Les deux autres conventions, conclues respectivement avec le Costa Rica et l'Union des Comores, organisent l'entraide judiciaire en matière pénale selon des modalités très similaires. Les quelques différences tiennent à la mention, dans la convention avec les Comores, de techniques spéciales d'enquête - livraisons surveillées, opérations d'infiltration, interceptions téléphoniques - qui répondent clairement à des besoins opérationnels, compte tenu de la proximité ou même, dirais-je, de la porosité avec Mayotte, et qui devraient améliorer l'efficacité de la lutte contre les filières d'immigration clandestine et la criminalité en général. La coopération judiciaire avec ce pays a été peu efficiente jusqu'à présent - c'est un euphémisme.
À cette différence près, les deux conventions retiennent, classiquement, le principe de l'entraide la plus large possible, et organisent les modalités de sa mise en place. La convention avec les Comores garantit à la France la possibilité de refuser l'entraide judiciaire dans un dossier qui pourrait aboutir à une condamnation à mort aux Comores, où cette peine existe toujours. Les deux conventions prévoient de très larges possibilités d'obtention d'informations en matière bancaire et organisent également l'audition de témoins ou d'experts par vidéoconférence, le cas échéant, et pour les Comores, par mise à disposition de moyens par la France.
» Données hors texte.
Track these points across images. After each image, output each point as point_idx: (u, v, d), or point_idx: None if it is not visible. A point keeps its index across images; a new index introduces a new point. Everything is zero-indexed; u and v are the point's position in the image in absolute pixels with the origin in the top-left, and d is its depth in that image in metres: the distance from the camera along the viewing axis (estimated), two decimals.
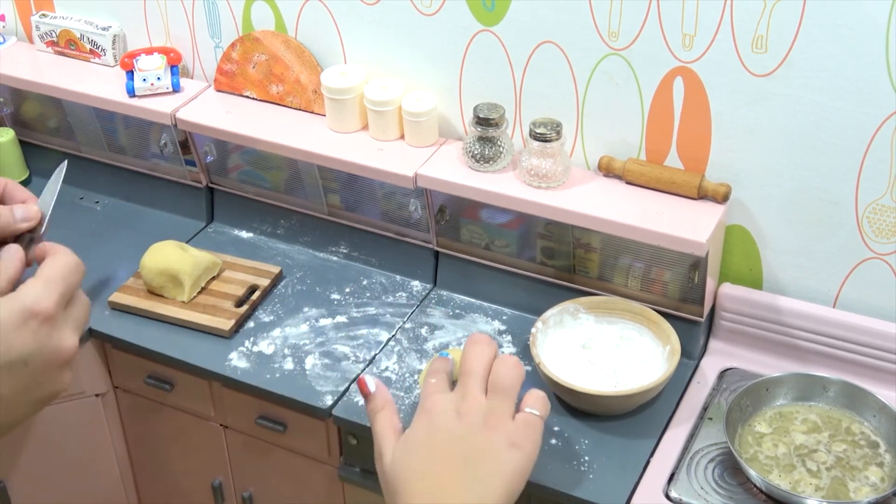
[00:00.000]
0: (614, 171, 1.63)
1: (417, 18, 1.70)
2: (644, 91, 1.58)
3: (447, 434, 0.87)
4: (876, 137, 1.45)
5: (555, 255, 1.70)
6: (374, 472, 0.92)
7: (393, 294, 1.82)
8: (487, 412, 0.88)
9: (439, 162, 1.71)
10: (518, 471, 0.86)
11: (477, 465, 0.85)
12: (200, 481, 1.91)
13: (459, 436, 0.87)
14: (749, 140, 1.54)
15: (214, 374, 1.69)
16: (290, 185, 1.89)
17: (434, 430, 0.88)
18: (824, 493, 1.38)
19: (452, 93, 1.74)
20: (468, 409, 0.88)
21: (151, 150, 2.00)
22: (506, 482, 0.85)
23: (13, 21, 2.14)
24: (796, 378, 1.52)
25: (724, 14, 1.45)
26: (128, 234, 1.96)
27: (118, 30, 2.00)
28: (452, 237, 1.78)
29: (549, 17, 1.59)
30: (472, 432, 0.87)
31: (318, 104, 1.82)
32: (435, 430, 0.88)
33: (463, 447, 0.86)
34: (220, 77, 1.91)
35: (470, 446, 0.86)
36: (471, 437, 0.87)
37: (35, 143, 2.15)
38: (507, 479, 0.85)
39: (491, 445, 0.86)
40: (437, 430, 0.88)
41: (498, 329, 1.73)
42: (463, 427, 0.87)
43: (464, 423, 0.87)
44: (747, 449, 1.45)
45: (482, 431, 0.87)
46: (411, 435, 0.88)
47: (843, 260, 1.56)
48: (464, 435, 0.87)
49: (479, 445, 0.86)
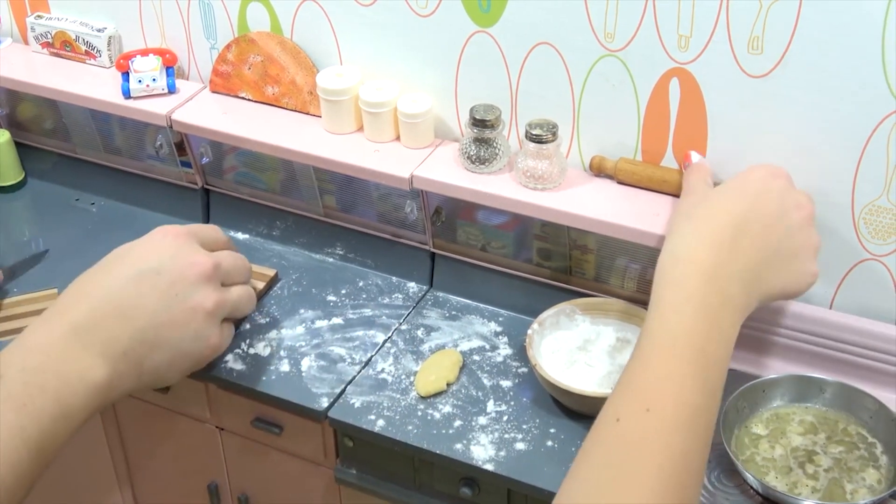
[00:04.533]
0: (606, 170, 1.63)
1: (413, 20, 1.69)
2: (640, 92, 1.58)
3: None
4: (872, 138, 1.45)
5: (551, 257, 1.70)
6: (370, 473, 0.92)
7: (389, 295, 1.82)
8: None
9: (435, 163, 1.71)
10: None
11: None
12: (196, 484, 1.91)
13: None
14: (745, 141, 1.54)
15: (210, 376, 1.69)
16: (286, 187, 1.89)
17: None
18: (821, 495, 1.38)
19: (448, 94, 1.74)
20: None
21: (147, 152, 2.00)
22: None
23: (8, 22, 2.13)
24: (793, 379, 1.52)
25: (719, 15, 1.45)
26: (123, 235, 1.93)
27: (113, 31, 2.00)
28: (448, 238, 1.78)
29: (544, 19, 1.59)
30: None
31: (314, 105, 1.82)
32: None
33: None
34: (216, 78, 1.91)
35: None
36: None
37: (30, 145, 2.15)
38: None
39: None
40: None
41: (494, 330, 1.73)
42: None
43: None
44: (744, 451, 1.45)
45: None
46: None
47: (839, 261, 1.56)
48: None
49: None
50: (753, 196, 0.93)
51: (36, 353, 0.87)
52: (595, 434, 0.79)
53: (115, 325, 0.86)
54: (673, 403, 0.80)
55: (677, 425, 0.79)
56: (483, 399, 1.59)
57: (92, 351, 0.86)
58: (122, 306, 0.86)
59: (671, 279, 0.88)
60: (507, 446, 1.51)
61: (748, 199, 0.93)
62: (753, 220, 0.92)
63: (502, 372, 1.64)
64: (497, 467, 1.48)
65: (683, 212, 0.96)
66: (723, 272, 0.89)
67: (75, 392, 0.87)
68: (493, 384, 1.62)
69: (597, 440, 0.79)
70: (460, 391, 1.61)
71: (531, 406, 1.57)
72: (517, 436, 1.52)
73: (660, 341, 0.84)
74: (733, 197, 0.93)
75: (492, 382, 1.62)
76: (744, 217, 0.92)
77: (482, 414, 1.57)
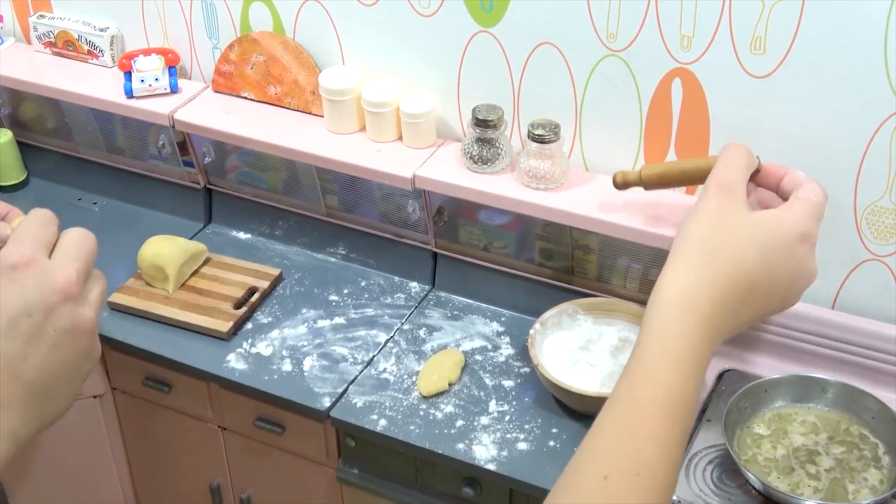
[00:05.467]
0: (631, 183, 1.48)
1: (415, 19, 1.69)
2: (642, 92, 1.58)
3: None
4: (875, 139, 1.44)
5: (553, 257, 1.70)
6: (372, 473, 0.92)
7: (391, 295, 1.82)
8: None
9: (437, 163, 1.71)
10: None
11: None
12: (198, 483, 1.91)
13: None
14: (747, 141, 1.52)
15: (212, 376, 1.69)
16: (288, 186, 1.89)
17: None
18: (823, 495, 1.38)
19: (450, 94, 1.74)
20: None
21: (149, 151, 2.00)
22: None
23: (11, 22, 2.13)
24: (795, 380, 1.52)
25: (722, 15, 1.45)
26: (126, 235, 1.96)
27: (116, 31, 2.00)
28: (451, 238, 1.78)
29: (547, 19, 1.59)
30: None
31: (316, 105, 1.82)
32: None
33: None
34: (218, 78, 1.91)
35: None
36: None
37: (33, 144, 2.15)
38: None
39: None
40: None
41: (496, 330, 1.73)
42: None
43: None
44: (746, 451, 1.45)
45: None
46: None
47: (841, 261, 1.56)
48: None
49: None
50: (779, 258, 0.86)
51: None
52: (580, 488, 0.77)
53: (5, 391, 0.81)
54: (663, 466, 0.79)
55: (665, 486, 0.79)
56: (485, 399, 1.59)
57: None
58: (7, 367, 0.80)
59: (670, 327, 0.83)
60: (509, 446, 1.51)
61: (773, 259, 0.85)
62: (768, 283, 0.86)
63: (504, 372, 1.64)
64: (499, 467, 1.48)
65: (699, 237, 0.87)
66: (724, 328, 0.85)
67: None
68: (495, 384, 1.62)
69: (582, 495, 0.77)
70: (462, 391, 1.61)
71: (533, 406, 1.58)
72: (519, 436, 1.52)
73: (652, 397, 0.80)
74: (759, 250, 0.85)
75: (494, 382, 1.62)
76: (762, 277, 0.85)
77: (484, 414, 1.57)
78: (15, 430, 0.79)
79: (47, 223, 0.83)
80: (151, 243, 1.81)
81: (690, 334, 0.82)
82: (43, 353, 0.79)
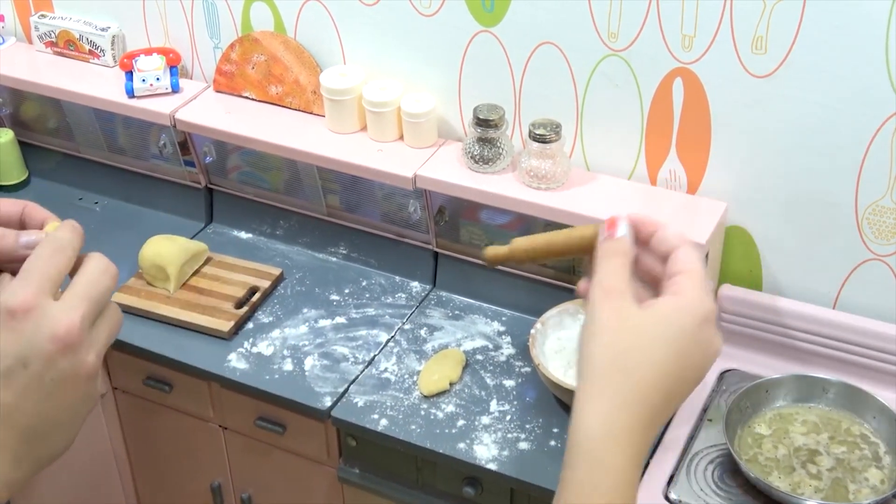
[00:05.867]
0: (501, 259, 1.26)
1: (416, 19, 1.69)
2: (644, 92, 1.58)
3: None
4: (876, 139, 1.44)
5: None
6: (373, 473, 0.92)
7: (392, 295, 1.82)
8: None
9: (438, 163, 1.71)
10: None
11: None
12: (199, 483, 1.91)
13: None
14: (749, 141, 1.54)
15: (213, 376, 1.69)
16: (290, 186, 1.89)
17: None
18: (824, 495, 1.38)
19: (452, 94, 1.74)
20: None
21: (151, 151, 2.00)
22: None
23: (12, 21, 2.13)
24: (796, 379, 1.52)
25: (723, 15, 1.45)
26: (127, 234, 1.96)
27: (117, 30, 2.00)
28: (452, 238, 1.77)
29: (548, 18, 1.59)
30: None
31: (318, 105, 1.82)
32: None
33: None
34: (220, 78, 1.91)
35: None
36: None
37: (34, 144, 2.15)
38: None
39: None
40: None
41: (497, 330, 1.73)
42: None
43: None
44: (747, 450, 1.45)
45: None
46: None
47: (842, 261, 1.56)
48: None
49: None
50: (688, 348, 0.82)
51: None
52: None
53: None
54: None
55: None
56: (486, 398, 1.59)
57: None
58: (1, 416, 0.79)
59: (600, 463, 0.81)
60: (510, 446, 1.51)
61: (683, 351, 0.82)
62: (683, 376, 0.84)
63: (505, 371, 1.64)
64: (500, 467, 1.48)
65: (605, 357, 0.83)
66: (651, 438, 0.83)
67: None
68: (496, 384, 1.62)
69: None
70: (463, 391, 1.61)
71: (534, 405, 1.57)
72: (520, 435, 1.52)
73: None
74: (668, 347, 0.82)
75: (495, 382, 1.62)
76: (677, 374, 0.83)
77: (485, 413, 1.57)
78: (5, 476, 0.78)
79: (60, 251, 0.80)
80: (152, 243, 1.81)
81: (622, 465, 0.80)
82: (39, 401, 0.77)
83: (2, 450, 0.77)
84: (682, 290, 0.82)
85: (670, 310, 0.81)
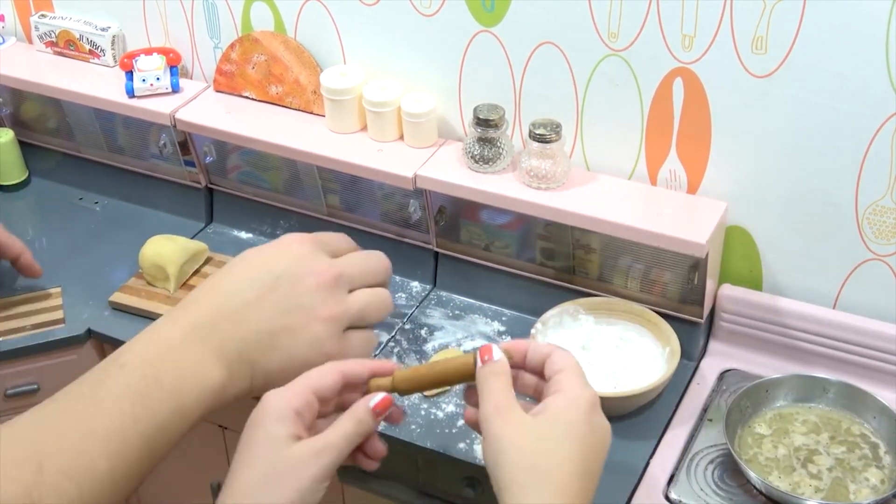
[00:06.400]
0: (384, 389, 1.07)
1: (417, 19, 1.69)
2: (644, 92, 1.58)
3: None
4: (876, 138, 1.44)
5: (554, 256, 1.70)
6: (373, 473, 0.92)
7: (392, 295, 1.81)
8: None
9: (439, 163, 1.71)
10: None
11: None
12: (199, 482, 1.91)
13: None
14: (749, 141, 1.54)
15: None
16: (290, 186, 1.89)
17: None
18: (824, 495, 1.38)
19: (452, 94, 1.74)
20: None
21: (151, 151, 2.00)
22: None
23: (12, 21, 2.13)
24: (796, 379, 1.52)
25: (723, 15, 1.45)
26: (127, 234, 1.96)
27: (117, 30, 2.00)
28: (452, 238, 1.78)
29: (548, 18, 1.59)
30: None
31: (318, 105, 1.82)
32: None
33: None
34: (220, 77, 1.91)
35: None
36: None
37: (34, 144, 2.15)
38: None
39: None
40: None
41: (497, 330, 1.73)
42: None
43: None
44: (747, 450, 1.45)
45: None
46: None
47: (843, 261, 1.56)
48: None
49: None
50: (586, 435, 0.87)
51: (156, 346, 0.92)
52: None
53: (231, 326, 0.92)
54: None
55: None
56: None
57: (208, 350, 0.92)
58: (239, 309, 0.91)
59: None
60: None
61: (584, 439, 0.86)
62: (591, 471, 0.88)
63: None
64: None
65: (520, 470, 0.87)
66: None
67: (191, 389, 0.92)
68: None
69: None
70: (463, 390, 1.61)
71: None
72: None
73: None
74: (571, 442, 0.86)
75: None
76: (586, 470, 0.87)
77: None
78: (217, 377, 0.92)
79: (341, 237, 0.99)
80: (152, 243, 1.81)
81: None
82: (274, 313, 0.92)
83: (230, 340, 0.87)
84: (564, 386, 0.88)
85: (560, 407, 0.86)
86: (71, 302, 1.80)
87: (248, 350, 0.93)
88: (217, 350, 0.93)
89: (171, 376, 0.91)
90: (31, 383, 1.75)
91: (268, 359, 0.94)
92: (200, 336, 0.92)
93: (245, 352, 0.93)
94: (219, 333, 0.92)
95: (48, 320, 1.76)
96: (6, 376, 1.74)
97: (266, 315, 0.93)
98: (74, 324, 1.76)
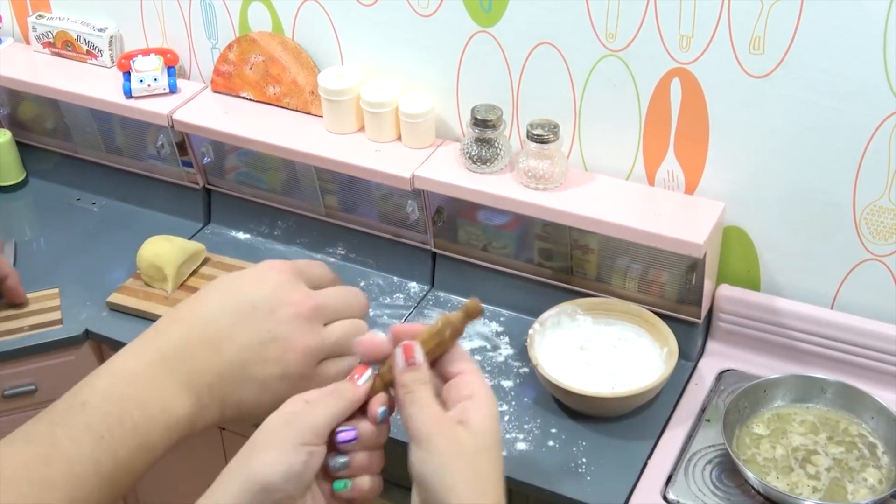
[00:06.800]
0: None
1: (414, 19, 1.69)
2: (641, 92, 1.58)
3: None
4: (874, 139, 1.44)
5: (552, 257, 1.70)
6: None
7: (390, 295, 1.82)
8: None
9: (436, 163, 1.71)
10: None
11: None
12: (198, 484, 1.90)
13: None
14: (747, 141, 1.54)
15: None
16: (288, 187, 1.89)
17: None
18: (822, 495, 1.38)
19: (450, 94, 1.74)
20: None
21: (148, 152, 2.00)
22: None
23: (10, 22, 2.13)
24: (794, 380, 1.52)
25: (721, 15, 1.45)
26: (125, 235, 1.96)
27: (115, 31, 2.00)
28: (450, 238, 1.77)
29: (546, 19, 1.59)
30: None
31: (315, 105, 1.82)
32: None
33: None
34: (217, 78, 1.91)
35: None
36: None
37: (32, 145, 2.15)
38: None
39: None
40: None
41: (495, 330, 1.73)
42: None
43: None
44: (745, 451, 1.45)
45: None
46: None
47: (841, 261, 1.56)
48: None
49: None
50: (498, 445, 0.90)
51: (120, 381, 0.87)
52: None
53: (202, 357, 0.87)
54: None
55: None
56: None
57: (176, 382, 0.87)
58: (212, 339, 0.86)
59: None
60: (509, 446, 1.51)
61: (498, 447, 0.90)
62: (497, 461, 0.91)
63: (503, 372, 1.64)
64: None
65: (465, 483, 0.89)
66: None
67: (156, 424, 0.88)
68: (494, 384, 1.62)
69: None
70: None
71: (532, 406, 1.57)
72: (518, 436, 1.52)
73: None
74: (497, 446, 0.88)
75: (493, 382, 1.62)
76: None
77: None
78: (187, 408, 0.86)
79: (319, 266, 0.97)
80: (150, 243, 1.81)
81: None
82: (249, 343, 0.86)
83: (201, 372, 0.83)
84: (476, 390, 0.89)
85: (484, 416, 0.90)
86: (69, 303, 1.80)
87: (219, 383, 0.88)
88: (186, 383, 0.88)
89: (135, 414, 0.87)
90: (28, 384, 1.75)
91: (240, 390, 0.89)
92: (169, 368, 0.87)
93: (216, 385, 0.88)
94: (188, 365, 0.87)
95: (46, 321, 1.76)
96: (4, 377, 1.74)
97: (240, 346, 0.87)
98: (72, 324, 1.76)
En conclusion, je recommande l'adoption de ces trois projets de loi qui devraient fluidifier la coopération judiciaire entre la France et chacun de ces deux pays, en encadrant l'émission des demandes, leur mode de transmission et leur exécution. Ces textes appellent dans l'ensemble peu de remarques, dans la mesure où les obligations internationales qu'ils contiennent résultent d'engagements européens et internationaux déjà intégrés dans notre ordre juridique et où aucune modification des dispositions législatives ou règlementaires en vigueur n'est à prévoir.
L'examen en séance publique est prévu le jeudi 10 novembre 2016, selon la procédure simplifiée, ce à quoi je souscris.